Xavier, appelons-le ainsi, Moniteur d’une Auto Ecole située dans mon quartier dit s’être retrouvé « par ignorance » ce weekend « Chez les Filles ». Il raconte :
Mon ami et moi cherchions un Bar pour décompresser après le boulot. Quand nous sommes entrés dans ce Bar, nous avons vu de belles jeunes filles, grandes de tailles et teints clairs, les unes ; petites, innocentes et puant la fumée de la cigarette, les autres. Toutes étaient quasiment nues. Ce spectacle nous a d’emblé horrifié mais n’a pas dissuadé notre envie de nous divertir. Nous avons passés la commande pour une bouteille de Vin Mousseux au prix de 8.000 fcfa et avions remis à la serveuse un billet de 10.000 f. Lorsque nous nous sommes assis et avons été servis, deux d’entre les filles sont venues à notre table et se sont d’abord mises à s’exhiber nous invitant à contempler, voire même à toucher leurs parties intimes qu’elles nous montraient. Puis comme nous ne réagissions pas, elles se sont assises auprès de nous et se sont mises à nous déboutonner. Nous avions résisté et sommes parvenus à boire deux verres chacun, puis le temps de nous en apercevoir, elles s’étaient entièrement dénudées, nous indiquant, de la main, des gens dans le coin du Bar couchant avec des filles sans que cela ne gêne qui que ce soit et nous invitant à les y rejoindre. C’est seulement alors que nous avions compris l’ampleur de la situation dans laquelle nous nous étions mis. A force de résister, l’une des filles nous a sorti cette phrase : « Monsieur, pardon faut pas faire tu vas gâter mon travail ». Quoi, « mon travail » !? Nom de Dieu ! En nous aidant de nos mains, nous avions tenu nos pantalons et lutté jusqu’à la sortie sous les railleries de ceux qui semblaient s’y plaire. Nous avions fuit y abandonnant notre bouteille, notre monnaie aussi…

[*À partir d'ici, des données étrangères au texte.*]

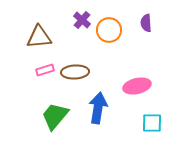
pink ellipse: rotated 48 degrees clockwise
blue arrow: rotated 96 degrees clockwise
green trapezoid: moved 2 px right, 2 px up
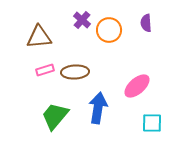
pink ellipse: rotated 28 degrees counterclockwise
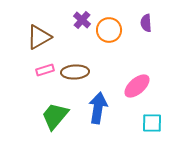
brown triangle: rotated 24 degrees counterclockwise
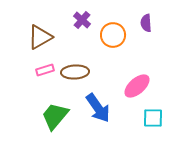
orange circle: moved 4 px right, 5 px down
brown triangle: moved 1 px right
blue arrow: rotated 136 degrees clockwise
cyan square: moved 1 px right, 5 px up
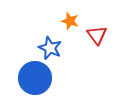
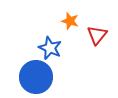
red triangle: rotated 15 degrees clockwise
blue circle: moved 1 px right, 1 px up
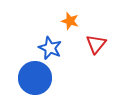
red triangle: moved 1 px left, 9 px down
blue circle: moved 1 px left, 1 px down
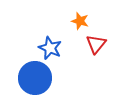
orange star: moved 10 px right
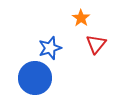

Certains parleront d’effets collatéraux de la pauvreté et du chômage grandissant, d’autres d’une corruption généralisée des mœurs… c’est selon l’angle de vision de chacun… peu importe. La réalité est là, dure à regarder en face mais elle se tient ferme devant nous. Ces filles, c’est la société qui les a fabriqués. Ces pratiques, c’est l’impunité qui les a légitimité.
Quand dans une commune aussi vaste que Yopougon, fleurissent à longueurs de journées des Maquis et Bars à tout coin de rue polluant ainsi la vie des habitants et que le Conseil Municipal semble plutôt y tirer profit puisqu’il perçoit sur chaque installation des taxes pour son fonctionnement, c’est à ces pratiques qu’il faut s’attendre. Que fait la police des mœurs dans tout ça ? Ne répondez pas.